▶ LIST OF TASKS:
• 1. In the passage on analyst ratings, what is the average price target that top analysts set for Amazon?
• 2. Copy the passage on analyst ratings word for word from "Overall, Amazon has" to "current share price).".

And ultimately, he believes Amazon is capable of striking gold: “We still see the potential for Amazon Studios to have a blockbuster, in the future, akin to Disney’s “Frozen”, which it could monetize not only at the box office but also via licensed merchandise, including toys sold on and off its platform.” Note that Forte has a very strong track record on Amazon with a 92% success rate and 33% average return per rating.

Overall, Amazon has a ‘Strong Buy’ top analyst consensus rating. Indeed, in the last three months, the stock has received no less than 32 buy ratings. In this time, only two top analysts have published hold recommendations. Meanwhile, their average price target stands at $1,637 (18% upside from current share price).

3. CVS Health

Drugstore giant CVS Health has 100% support from top analysts right now. In the last three months, the stock has received four back-to-back buy ratings from the Street’s best-performing analysts. And luckily for investors, on average these analysts are predicting 30% upside potential from the current share price.

Records from a dataset
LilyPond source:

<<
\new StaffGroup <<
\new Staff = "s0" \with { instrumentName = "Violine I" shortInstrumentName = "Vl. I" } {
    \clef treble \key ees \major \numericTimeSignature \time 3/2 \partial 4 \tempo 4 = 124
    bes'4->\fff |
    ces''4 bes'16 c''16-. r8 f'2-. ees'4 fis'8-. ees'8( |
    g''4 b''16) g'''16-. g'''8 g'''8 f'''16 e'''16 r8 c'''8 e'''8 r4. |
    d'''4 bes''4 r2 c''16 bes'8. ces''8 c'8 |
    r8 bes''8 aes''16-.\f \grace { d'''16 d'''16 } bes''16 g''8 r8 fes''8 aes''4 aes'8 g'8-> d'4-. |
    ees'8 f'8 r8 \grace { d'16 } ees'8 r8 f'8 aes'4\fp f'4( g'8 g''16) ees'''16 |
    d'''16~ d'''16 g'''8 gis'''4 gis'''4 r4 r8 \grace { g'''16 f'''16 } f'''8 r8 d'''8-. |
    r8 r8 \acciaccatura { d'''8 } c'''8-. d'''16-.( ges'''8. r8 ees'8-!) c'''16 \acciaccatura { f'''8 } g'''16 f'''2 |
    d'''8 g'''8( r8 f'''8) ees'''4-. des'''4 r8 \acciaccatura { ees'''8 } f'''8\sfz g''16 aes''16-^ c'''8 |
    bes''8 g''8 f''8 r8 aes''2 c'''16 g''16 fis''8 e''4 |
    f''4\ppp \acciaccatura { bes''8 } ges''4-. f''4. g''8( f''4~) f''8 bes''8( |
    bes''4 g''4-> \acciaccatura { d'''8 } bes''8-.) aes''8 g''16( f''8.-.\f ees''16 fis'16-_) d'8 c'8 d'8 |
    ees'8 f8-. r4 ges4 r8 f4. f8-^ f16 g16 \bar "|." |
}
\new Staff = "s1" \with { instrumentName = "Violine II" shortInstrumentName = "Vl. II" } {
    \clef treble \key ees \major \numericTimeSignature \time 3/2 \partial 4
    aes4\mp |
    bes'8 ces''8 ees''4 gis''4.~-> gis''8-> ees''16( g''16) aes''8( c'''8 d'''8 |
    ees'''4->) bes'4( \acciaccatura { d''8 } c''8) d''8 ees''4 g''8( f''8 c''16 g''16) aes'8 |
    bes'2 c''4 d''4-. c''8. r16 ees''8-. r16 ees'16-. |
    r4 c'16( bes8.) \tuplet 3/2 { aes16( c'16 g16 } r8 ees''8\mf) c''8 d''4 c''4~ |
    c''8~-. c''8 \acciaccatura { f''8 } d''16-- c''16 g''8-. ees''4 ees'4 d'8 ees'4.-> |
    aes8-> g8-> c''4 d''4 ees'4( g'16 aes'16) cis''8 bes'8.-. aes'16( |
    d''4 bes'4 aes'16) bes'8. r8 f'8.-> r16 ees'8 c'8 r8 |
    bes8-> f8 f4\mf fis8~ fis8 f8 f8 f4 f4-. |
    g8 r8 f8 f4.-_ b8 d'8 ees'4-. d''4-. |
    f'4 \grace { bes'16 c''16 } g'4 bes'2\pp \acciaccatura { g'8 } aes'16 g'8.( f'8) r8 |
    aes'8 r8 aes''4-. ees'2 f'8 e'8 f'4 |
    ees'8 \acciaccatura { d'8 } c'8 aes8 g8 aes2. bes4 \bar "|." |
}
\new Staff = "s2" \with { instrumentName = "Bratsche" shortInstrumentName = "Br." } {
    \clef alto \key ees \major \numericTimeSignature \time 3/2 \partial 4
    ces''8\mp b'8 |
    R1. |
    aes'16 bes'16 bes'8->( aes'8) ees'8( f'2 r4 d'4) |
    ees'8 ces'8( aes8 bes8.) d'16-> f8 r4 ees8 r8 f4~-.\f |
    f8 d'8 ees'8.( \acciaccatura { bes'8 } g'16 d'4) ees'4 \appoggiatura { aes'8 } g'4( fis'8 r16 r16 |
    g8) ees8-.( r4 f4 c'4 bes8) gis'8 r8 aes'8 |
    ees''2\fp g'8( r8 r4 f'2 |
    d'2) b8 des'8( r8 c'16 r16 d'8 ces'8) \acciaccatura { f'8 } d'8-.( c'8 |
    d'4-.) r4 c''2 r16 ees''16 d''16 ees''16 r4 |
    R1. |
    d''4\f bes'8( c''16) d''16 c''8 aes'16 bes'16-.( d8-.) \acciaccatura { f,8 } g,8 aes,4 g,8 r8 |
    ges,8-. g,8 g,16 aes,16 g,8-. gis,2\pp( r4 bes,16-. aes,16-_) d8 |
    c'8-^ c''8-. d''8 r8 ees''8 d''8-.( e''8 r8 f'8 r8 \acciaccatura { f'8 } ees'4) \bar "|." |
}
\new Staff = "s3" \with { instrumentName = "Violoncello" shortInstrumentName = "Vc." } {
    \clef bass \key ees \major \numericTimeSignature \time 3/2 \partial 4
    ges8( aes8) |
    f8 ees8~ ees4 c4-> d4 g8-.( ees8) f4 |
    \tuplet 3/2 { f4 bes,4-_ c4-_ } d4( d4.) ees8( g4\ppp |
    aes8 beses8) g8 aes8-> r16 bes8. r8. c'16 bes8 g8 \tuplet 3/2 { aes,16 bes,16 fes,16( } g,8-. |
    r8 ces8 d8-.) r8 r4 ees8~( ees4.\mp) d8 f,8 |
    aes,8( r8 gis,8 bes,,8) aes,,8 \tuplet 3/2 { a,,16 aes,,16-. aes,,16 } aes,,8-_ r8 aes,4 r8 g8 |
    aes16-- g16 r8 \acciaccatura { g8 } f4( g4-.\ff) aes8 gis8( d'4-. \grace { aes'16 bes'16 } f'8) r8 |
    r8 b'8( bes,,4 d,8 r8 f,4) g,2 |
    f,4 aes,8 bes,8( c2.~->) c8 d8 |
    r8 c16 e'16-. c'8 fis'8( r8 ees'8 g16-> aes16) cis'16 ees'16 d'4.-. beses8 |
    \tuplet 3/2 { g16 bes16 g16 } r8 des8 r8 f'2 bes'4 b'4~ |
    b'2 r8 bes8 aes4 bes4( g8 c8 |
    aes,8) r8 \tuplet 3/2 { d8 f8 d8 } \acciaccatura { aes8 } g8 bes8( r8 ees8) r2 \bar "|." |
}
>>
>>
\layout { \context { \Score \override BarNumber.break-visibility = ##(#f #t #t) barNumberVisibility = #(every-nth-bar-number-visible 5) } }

▶ SOLUTIONS TO THE PROBLEMS:
• 1. $1,637, which is 18% upside from the current share price.

• 2.
Overall, Amazon has a ‘Strong Buy’ top analyst consensus rating. Indeed, in the last three months, the stock has received no less than 32 buy ratings. In this time, only two top analysts have published hold recommendations. Meanwhile, their average price target stands at $1,637 (18% upside from current share price).